The recovery of Dheorge's body on June 1 ended the active search but not the questions that linger when the sea claims someone. Nine days had passed since he left that boat. Nine days of his family waiting, hoping, then grieving. The Maritime Fire Department's announcement of the discovery was clinical, a statement of fact. But behind it lay the full weight of what those nine days meant—the mobilization of resources, the coordination across agencies, the vigil kept by people who loved him, and the moment when a sister had to confirm what she already knew but had not wanted to believe.
Notable Quotes
It was impossible to keep holding on. The current was strong and carrying us toward open water.— Bruna Damaris, describing the jet ski sinking and the conditions at sea
The Hearth Conversation Another angle on the story
Why does it take nine days to find someone in waters that are being actively searched?

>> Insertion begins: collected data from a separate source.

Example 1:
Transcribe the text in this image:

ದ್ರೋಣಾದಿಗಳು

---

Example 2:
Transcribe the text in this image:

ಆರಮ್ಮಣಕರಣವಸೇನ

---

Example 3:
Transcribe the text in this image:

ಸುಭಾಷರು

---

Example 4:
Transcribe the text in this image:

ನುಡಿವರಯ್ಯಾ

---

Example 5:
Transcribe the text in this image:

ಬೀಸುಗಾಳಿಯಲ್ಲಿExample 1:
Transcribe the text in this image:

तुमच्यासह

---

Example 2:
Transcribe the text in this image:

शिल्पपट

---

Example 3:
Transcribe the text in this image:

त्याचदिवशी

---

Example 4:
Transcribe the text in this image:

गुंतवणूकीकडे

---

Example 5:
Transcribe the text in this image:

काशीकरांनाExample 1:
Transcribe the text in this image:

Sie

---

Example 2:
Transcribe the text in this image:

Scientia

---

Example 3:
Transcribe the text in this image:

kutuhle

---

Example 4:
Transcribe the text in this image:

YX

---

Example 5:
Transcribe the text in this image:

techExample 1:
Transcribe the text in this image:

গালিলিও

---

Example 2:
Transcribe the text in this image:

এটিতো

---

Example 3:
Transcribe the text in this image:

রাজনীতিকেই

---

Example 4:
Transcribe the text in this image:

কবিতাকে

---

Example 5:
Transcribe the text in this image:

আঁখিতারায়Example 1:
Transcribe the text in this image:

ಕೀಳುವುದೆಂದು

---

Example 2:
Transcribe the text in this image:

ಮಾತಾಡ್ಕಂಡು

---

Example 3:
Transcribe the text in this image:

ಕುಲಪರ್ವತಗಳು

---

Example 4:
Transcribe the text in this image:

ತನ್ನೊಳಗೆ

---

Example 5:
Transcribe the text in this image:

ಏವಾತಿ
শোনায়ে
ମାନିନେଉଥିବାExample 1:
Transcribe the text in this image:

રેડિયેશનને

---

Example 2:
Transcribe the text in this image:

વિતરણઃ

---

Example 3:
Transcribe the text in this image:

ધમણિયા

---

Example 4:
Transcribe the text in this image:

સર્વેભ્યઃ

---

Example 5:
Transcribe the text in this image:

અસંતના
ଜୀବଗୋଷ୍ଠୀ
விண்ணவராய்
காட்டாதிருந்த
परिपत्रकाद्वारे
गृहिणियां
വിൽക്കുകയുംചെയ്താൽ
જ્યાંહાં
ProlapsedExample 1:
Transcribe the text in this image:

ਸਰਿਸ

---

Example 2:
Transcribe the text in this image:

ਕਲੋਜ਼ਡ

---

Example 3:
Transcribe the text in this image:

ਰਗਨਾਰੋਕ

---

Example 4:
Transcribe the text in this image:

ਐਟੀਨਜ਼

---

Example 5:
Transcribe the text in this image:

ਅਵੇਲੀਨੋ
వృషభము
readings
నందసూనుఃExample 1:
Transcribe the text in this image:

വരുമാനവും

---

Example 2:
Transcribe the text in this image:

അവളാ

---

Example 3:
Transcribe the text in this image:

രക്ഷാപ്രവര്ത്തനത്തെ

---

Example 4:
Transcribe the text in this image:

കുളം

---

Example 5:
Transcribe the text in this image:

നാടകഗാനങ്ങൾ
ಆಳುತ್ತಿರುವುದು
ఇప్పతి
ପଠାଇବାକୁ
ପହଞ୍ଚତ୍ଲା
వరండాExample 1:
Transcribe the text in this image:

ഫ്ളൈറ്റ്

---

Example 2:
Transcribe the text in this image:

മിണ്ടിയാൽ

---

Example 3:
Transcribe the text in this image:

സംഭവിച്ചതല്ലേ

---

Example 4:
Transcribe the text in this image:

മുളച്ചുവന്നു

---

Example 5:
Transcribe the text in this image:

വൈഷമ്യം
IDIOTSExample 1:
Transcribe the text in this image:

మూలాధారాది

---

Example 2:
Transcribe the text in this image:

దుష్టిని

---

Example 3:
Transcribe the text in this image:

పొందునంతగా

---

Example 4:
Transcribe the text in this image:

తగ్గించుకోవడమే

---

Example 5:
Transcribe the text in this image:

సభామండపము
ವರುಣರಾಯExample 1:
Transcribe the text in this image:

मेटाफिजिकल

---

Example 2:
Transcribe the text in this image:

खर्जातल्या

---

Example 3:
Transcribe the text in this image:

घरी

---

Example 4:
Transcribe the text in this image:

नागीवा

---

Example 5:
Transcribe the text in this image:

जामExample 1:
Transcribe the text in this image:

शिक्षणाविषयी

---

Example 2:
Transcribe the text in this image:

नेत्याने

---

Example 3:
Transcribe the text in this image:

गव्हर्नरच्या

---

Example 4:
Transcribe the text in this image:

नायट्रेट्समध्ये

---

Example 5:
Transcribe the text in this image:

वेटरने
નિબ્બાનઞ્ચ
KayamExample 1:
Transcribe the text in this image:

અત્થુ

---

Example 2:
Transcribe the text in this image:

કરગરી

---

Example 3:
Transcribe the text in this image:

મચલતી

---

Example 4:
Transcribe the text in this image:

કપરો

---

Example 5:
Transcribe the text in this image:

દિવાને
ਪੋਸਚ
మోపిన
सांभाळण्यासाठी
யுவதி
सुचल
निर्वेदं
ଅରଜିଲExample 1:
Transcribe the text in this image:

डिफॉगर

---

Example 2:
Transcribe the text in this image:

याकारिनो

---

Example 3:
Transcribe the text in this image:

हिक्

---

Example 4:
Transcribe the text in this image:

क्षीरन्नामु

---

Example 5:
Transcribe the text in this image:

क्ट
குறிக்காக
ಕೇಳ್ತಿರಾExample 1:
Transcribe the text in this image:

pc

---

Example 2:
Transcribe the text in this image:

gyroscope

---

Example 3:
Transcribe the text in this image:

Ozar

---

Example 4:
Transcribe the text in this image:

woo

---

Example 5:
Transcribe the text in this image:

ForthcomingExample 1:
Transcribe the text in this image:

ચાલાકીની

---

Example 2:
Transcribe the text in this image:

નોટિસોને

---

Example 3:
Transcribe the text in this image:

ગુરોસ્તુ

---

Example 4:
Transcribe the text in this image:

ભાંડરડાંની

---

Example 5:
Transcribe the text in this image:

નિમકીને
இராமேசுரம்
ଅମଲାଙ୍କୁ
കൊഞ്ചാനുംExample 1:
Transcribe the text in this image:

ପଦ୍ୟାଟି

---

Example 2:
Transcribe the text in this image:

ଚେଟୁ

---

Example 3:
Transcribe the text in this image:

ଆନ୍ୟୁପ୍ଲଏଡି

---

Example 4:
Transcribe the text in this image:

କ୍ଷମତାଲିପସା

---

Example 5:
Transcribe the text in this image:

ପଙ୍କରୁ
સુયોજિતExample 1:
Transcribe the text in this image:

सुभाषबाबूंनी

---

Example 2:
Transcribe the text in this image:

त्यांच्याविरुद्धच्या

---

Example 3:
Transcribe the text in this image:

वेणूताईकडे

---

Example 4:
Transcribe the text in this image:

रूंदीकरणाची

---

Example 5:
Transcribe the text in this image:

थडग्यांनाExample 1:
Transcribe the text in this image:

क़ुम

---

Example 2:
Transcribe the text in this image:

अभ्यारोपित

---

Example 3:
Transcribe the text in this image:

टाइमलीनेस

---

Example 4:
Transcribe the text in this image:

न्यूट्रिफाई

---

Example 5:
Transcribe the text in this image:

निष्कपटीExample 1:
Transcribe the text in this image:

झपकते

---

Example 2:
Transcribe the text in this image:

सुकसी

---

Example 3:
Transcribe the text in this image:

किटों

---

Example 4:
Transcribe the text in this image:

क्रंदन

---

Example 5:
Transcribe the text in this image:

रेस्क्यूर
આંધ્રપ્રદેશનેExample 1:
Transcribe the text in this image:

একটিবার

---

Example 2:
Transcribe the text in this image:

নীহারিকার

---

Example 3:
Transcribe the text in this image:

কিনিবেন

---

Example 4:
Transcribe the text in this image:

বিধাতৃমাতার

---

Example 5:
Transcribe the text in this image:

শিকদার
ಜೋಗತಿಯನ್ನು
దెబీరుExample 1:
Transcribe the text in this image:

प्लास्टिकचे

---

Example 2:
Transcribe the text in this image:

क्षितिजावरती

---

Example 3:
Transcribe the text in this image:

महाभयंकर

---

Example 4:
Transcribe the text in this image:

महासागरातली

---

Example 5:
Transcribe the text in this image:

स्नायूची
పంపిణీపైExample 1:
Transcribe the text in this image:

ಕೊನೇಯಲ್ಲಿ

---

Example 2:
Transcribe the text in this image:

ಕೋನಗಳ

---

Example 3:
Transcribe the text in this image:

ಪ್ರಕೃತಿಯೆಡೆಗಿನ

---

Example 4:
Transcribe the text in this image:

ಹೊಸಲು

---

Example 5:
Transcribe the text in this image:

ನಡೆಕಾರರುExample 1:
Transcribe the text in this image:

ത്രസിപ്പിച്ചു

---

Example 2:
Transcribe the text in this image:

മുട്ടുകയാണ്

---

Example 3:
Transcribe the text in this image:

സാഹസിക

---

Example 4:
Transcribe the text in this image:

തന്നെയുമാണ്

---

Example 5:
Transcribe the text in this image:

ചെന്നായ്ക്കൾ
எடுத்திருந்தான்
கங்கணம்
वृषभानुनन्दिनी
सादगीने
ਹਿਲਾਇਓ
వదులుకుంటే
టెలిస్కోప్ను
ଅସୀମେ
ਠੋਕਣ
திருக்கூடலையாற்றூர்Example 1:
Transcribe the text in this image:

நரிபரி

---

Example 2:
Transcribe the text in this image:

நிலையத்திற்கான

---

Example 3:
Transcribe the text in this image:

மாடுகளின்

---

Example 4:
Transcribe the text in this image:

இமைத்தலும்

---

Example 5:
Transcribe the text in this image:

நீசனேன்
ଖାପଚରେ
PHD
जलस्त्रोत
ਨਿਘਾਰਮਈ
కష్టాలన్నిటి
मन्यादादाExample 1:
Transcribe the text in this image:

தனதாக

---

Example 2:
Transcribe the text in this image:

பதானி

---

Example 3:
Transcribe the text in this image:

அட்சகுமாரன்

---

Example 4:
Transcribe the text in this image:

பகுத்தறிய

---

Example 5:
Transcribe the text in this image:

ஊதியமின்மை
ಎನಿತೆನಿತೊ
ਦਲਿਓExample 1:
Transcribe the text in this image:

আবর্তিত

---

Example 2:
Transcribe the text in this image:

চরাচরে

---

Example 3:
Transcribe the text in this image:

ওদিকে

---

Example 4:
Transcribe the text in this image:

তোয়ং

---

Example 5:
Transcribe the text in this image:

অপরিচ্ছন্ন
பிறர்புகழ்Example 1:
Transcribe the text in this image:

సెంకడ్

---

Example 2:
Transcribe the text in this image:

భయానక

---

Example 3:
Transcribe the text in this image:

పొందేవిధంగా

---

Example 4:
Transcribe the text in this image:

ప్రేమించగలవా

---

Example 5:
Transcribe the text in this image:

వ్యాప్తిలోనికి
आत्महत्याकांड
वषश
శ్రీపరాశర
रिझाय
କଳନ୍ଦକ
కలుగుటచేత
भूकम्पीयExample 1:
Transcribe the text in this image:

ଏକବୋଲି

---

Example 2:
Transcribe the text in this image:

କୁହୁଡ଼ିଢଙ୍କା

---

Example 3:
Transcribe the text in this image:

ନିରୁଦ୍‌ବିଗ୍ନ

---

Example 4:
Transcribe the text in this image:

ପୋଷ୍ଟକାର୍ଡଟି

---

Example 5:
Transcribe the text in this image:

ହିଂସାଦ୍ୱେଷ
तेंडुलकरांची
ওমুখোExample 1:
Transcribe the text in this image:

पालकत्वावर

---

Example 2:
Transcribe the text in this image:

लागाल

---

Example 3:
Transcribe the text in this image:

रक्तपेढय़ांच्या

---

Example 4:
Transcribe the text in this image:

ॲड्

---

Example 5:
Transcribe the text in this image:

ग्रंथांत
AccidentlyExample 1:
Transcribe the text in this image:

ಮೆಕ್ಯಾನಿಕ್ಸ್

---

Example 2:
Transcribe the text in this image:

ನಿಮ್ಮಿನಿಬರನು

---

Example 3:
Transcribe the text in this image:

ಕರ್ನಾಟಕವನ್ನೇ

The ocean is vast and indifferent. A body in the water can drift, sink, get caught in currents. Even with boats and aircraft, you're looking for something small in something immense. Nine days is actually not unusual.
Bruna survived nearly two days adrift. What was the difference between her and Dheorge?
Chance, mostly. She found something to hold onto. The current that killed him may have separated them quickly. Survival at sea is often about what's within arm's reach in the first moments.
She said she hadn't spoken to his family yet. How does that conversation happen?
It doesn't, not easily. She was the last person with him. She lived and he didn't. There's no script for that conversation, no words that make sense of it.
The jet ski sank because water got inside. Was that a mechanical failure or human error?
The source doesn't say. Maybe both, maybe neither. A machine in rough water with strong currents—things fail. What matters is that it did.
What does nine days of searching actually accomplish if the body is found by chance?
It accomplishes closure. It brings someone home. It tells a family their loved one didn't simply vanish. It's not about prevention anymore—it's about dignity, about not leaving someone lost.